D. Dopo questo periodo che decisioni avete preso?
R. Abbiamo pensato alla nostra Italia. Un Paese sicuramente avanzato e organizzato, ma che nel 2007 mostrava ancora margini di crescita e sviluppo.

D. Qual è stata la vostra strategia?
R. Ci siamo fatti guidare da due principi: opportunità e rilancio. Di fatto abbiamo studiato il mercato e abbiamo individuato quelle aziende che assicuravano know-how, esperienza, network, tradizione e conoscenza del territorio che, però, mostravano sofferenza e le abbiamo acquisite rilanciandole verso il successo. È stato così per Cepi (2007), Costel (2008), Cosmec, Conchiglia, Enercov (2014), completando successivamente con Steeltecnica (2015) e RGM (2019). *Frutto dell'analisi di dati di bilancio di ben 250.000 aziende italiane, stilando una classifica delle TOP 500 con ricavi dai 2 ai 250 milioni di euro, condotta da Leanus e pubblicata su Milano Finanza il 04/01/2020

D. Sembra facile.
R. Sembra, infatti. Ma il lavoro di integrazione delle diverse culture aziendali ci ha fortemente coinvolti. Impegno, passione, visione e determinazione ci hanno permesso di superare ogni difficoltà e diventare la DKC che oggi conosciamo permettendoci, in più, di sanare le aziende acquisite.
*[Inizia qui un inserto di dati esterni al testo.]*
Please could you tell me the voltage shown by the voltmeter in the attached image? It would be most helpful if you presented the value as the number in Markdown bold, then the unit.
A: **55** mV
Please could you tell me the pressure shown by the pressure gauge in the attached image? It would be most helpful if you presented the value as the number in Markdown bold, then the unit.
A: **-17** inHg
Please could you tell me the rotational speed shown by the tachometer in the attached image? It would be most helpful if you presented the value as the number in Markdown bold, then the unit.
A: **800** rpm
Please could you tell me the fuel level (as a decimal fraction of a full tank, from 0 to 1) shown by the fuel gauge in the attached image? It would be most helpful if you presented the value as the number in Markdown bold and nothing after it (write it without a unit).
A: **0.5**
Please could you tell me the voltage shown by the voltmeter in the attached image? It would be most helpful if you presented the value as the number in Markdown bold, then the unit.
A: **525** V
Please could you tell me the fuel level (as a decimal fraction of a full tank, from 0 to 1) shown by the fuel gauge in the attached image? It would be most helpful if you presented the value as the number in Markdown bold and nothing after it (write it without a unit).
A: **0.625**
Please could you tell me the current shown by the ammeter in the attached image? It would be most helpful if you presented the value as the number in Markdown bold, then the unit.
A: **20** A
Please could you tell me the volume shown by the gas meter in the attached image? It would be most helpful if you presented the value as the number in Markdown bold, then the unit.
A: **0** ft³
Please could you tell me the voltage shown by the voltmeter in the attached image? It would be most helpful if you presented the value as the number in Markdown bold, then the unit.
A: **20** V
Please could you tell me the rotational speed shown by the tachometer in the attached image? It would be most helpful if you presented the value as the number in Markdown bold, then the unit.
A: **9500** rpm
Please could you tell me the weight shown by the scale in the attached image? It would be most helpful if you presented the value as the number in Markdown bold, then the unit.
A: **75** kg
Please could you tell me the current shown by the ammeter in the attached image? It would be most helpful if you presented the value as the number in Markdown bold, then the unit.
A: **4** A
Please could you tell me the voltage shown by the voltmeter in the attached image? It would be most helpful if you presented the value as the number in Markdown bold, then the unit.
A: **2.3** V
D. Il futuro dove vede DKC?
R. Il mercato elettrotecnico tradizionale non mostra elevate potenzialità di crescita, a meno che queste non siano fortemente improntate alla sostenibilità, tema sentito come prioritario per il futuro a livello a globale. Per questo motivo, nei nostri progetti vediamo l'elettronica di potenza e la capacità di gestire l'accumulo di energia, soprattutto quella prodotta da fonti sostenibili, industriale e domestica, come la strada che ci farà costantemente crescere.